Records from a dataset

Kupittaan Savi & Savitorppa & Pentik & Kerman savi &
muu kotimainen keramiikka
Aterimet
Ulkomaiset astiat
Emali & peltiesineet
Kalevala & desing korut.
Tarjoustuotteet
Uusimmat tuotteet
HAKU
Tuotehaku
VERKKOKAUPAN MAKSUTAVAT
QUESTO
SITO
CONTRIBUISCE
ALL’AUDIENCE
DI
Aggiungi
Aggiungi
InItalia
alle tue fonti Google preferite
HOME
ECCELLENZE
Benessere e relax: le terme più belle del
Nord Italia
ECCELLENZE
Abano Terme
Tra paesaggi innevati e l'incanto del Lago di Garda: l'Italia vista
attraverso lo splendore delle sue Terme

**TASK INSTRUCTIONS:** Retype all the data exactly, line for line.

**WRITTEN SOLUTION:**
Kupittaan Savi & Savitorppa & Pentik & Kerman savi &
muu kotimainen keramiikka
Aterimet
Ulkomaiset astiat
Emali & peltiesineet
Kalevala & desing korut.
Tarjoustuotteet
Uusimmat tuotteet
HAKU
Tuotehaku
VERKKOKAUPAN MAKSUTAVAT
QUESTO
SITO
CONTRIBUISCE
ALL’AUDIENCE
DI
Aggiungi
Aggiungi
InItalia
alle tue fonti Google preferite
HOME
ECCELLENZE
Benessere e relax: le terme più belle del
Nord Italia
ECCELLENZE
Abano Terme
Tra paesaggi innevati e l'incanto del Lago di Garda: l'Italia vista
attraverso lo splendore delle sue Terme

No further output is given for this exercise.